Arbrealettres

Poésie

Posts Tagged ‘bas’

Ce coeur que vous m’avez fait (Marie Noël)

Posted by arbrealettres sur 30 mai 2023



    

Ce coeur que vous m’avez fait, blessé d’avance,
Puisque nul n’en a besoin pour le sien,
Puisque, si je tombe en quelque puits immense,
A personne autour il ne manquera rien,

Puisque personne hors vous n’a vu mon âme,
Mieux vaudrait peut-être — ô Dieu, ne craignez pas,
Si vous la tuez, que quelqu’un la reclame —
Peut-être en finir avec elle tout bas,

En finir pour la guérir d’être immortelle —
Immortels seront les autres. Me guérir
Par pitié, d’être sans fin à cause d’elle
Ce mal qui ne peut ni vivre ni mourir.

Je passerai… je n’aurai plus jamais de moi,
Plus jamais ni vent ni nouvelle…

(Marie Noël)

Recueil: Poètes d’aujourd’hui – Marie Noël
Editions: Pierre Seghers

Posted in poésie | Tagué: , , , , , , , , , , , , , , , , , , , , , , , , , , , , , , , , , , , | Leave a Comment »

Chant de rouge-gorge (Marie Noël)

Posted by arbrealettres sur 25 mai 2023




    
Chant de rouge-gorge

Au mois de mai j’avais le cœur si grand
Que pour l’emplir je me suis en allée
Cherchant l’amour sans savoir quelle allée,
Pour le rencontrer, quel chemin on prend…

Rouge-gorge, au fond du bois incolore,
Au bout des sentiers dont il te souvient,
Du printemps, sais-tu s’il en reste encore ?
L’hiver vient…

J’allais, j’allais. Où trouver de l’amour ?
Au bas de la côte, au faîte, derrière ?
Au fond du bois, au bout de la rivière ?
Ici, là-bas, à ce prochain détour ?…

Rouge-gorge, au fond du bois incolore,
Au bout des sentiers dont il te souvient,
De l’été, sais-tu s’il en reste encore ?
L’hiver vient…

Quand je le vis, je n’osai pas à temps
M’en approcher ou lui faire une avance;
Je l’attendais ouvrant mon cœur immense…
Il n’est tombé qu’une goutte dedans…

Rouge-gorge, au fond du bois incolore,
Au bout des sentiers dont il te souvient,
Du soleil, sais-tu s’il en reste encore ?
L’hiver vient…

Est-ce là tout, cette goutte, est-ce tout ?
Je voudrais bien recommencer l’année,
La goutte d’eau qui m’était destinée,
Je voudrais bien la boire encore un coup…

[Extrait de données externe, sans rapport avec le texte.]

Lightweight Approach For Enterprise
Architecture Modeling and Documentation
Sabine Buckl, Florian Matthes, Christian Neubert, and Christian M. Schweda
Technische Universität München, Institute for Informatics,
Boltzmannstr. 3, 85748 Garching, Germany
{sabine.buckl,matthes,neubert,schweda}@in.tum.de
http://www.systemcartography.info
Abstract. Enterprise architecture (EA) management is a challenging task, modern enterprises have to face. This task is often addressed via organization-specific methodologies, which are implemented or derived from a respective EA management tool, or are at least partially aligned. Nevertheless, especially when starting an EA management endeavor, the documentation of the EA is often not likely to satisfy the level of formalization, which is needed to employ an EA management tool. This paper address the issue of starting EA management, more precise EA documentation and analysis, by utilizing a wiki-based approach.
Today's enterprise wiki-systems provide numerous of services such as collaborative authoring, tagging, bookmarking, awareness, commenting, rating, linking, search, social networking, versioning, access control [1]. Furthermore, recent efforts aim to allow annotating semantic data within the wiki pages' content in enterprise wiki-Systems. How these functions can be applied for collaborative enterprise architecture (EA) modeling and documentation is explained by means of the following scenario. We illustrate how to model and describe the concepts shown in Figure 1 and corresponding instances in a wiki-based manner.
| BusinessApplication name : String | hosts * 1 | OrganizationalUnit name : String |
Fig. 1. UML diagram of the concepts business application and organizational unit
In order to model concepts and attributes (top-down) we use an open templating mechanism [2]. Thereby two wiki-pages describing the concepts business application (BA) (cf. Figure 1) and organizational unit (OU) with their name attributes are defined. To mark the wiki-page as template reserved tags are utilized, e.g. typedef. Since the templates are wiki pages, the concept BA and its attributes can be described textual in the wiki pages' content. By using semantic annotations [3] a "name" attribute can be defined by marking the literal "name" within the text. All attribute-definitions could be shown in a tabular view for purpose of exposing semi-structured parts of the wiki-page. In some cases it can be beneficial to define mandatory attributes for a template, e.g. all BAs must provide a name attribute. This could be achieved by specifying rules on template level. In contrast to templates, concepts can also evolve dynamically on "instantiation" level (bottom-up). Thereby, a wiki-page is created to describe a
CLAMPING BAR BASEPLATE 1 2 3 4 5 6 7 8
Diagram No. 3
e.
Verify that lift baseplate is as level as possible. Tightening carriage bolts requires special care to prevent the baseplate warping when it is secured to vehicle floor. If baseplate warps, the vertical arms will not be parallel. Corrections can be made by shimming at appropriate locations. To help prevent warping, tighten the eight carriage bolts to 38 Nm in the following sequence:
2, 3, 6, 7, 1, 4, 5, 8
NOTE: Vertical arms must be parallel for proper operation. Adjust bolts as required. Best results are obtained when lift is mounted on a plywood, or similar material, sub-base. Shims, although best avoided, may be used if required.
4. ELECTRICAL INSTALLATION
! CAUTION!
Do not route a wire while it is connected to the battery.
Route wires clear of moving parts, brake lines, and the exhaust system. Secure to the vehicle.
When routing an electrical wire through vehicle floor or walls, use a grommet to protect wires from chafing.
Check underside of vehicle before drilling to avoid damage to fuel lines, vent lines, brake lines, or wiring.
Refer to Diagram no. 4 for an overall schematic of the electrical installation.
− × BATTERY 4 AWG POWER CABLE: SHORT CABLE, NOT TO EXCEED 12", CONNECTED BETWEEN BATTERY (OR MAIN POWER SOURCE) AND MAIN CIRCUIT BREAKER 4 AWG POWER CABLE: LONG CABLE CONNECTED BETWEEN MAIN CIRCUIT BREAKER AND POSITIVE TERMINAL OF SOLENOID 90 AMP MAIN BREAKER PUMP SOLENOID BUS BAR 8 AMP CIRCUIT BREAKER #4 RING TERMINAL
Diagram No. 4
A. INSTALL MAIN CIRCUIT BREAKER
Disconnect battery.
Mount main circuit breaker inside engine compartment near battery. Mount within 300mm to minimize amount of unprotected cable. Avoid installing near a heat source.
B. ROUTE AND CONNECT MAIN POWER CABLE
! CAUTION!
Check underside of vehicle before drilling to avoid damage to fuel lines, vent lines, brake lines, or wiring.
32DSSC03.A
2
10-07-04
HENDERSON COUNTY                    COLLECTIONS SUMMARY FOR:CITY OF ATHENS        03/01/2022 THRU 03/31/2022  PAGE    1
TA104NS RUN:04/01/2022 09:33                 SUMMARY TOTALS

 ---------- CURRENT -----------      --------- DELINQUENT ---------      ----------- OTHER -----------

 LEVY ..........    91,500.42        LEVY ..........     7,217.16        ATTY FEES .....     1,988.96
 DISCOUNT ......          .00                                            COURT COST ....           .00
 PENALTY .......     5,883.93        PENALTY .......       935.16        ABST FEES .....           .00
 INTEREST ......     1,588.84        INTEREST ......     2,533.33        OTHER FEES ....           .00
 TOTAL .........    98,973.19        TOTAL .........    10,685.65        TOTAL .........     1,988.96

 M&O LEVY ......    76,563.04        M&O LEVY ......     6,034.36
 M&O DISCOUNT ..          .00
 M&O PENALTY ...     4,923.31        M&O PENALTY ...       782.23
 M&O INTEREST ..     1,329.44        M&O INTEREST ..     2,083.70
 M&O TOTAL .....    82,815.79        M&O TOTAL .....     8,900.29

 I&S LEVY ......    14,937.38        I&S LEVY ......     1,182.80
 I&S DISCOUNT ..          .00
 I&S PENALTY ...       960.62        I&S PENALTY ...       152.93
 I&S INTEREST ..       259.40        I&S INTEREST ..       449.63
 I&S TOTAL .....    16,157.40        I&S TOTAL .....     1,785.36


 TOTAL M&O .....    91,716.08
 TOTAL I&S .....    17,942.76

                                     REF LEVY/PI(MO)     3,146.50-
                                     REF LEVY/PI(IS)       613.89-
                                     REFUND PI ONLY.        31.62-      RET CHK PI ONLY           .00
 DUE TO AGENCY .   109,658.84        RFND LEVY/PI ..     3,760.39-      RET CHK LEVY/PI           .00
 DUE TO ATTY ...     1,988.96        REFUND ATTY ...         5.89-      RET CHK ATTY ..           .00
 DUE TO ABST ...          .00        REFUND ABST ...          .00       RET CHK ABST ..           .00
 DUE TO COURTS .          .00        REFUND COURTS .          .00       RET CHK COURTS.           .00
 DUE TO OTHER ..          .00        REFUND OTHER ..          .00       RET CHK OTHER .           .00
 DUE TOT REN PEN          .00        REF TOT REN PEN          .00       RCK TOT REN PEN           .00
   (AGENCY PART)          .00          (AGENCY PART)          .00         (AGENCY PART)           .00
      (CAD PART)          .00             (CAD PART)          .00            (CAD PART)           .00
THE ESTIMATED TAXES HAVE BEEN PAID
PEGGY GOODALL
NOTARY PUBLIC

Rouge-gorge, au fond du bois incolore,
Au bout des sentiers dont il te souvient,
Des feuilles, sais-tu s’il en reste encore ?
L’hiver vient…

Est-ce bien tout ?… Peut-être, dans un coin
Que j’oubliai, peut-être avant la neige,
Un peu d’amour encor le trouverai-je,
Peut-être ici, peut-être un peu plus loin…

Rouge-gorge, au fond du bois incolore,
Au bout des sentiers dont il te souvient,
Du bonheur, sais-tu s’il en reste encore ?
L’hiver vient…

(Marie Noël)

Recueil: Poètes d’aujourd’hui – Marie Noël
Editions: Pierre Seghers

Posted in poésie | Tagué: , , , , , , , , , , , , , , , , , , , , , , , , , , , , , , , , , , , , , , , , , , , , , , , , , , , , , , , , , , | 1 Comment »

Une fois, presque à la fin de la journée (Marie Noël)

Posted by arbrealettres sur 24 mai 2023



    

Une fois, presque à la fin de la journée,
elle (ma nourrice) m’a conduite très loin,
au bord du monde, dans un champ mystérieux
où nous avons coupé avec la faucille
de grandes fougères.

Je n’ai jamais retrouvé ce champ.
Il n’avait pas d’entrée.
Mais un bonheur était dedans,
sur le bord du soleil qui allait partir.

Comment étions-nous venues là
toutes les deux,
sans route ni sentier?

*

Quand viendra le soir, au bout des années
Où, l’épaule basse et les yeux rougis,
Je ne serai plus, traînante et fanée,
Qu’une vieille en trop qui vague au logis.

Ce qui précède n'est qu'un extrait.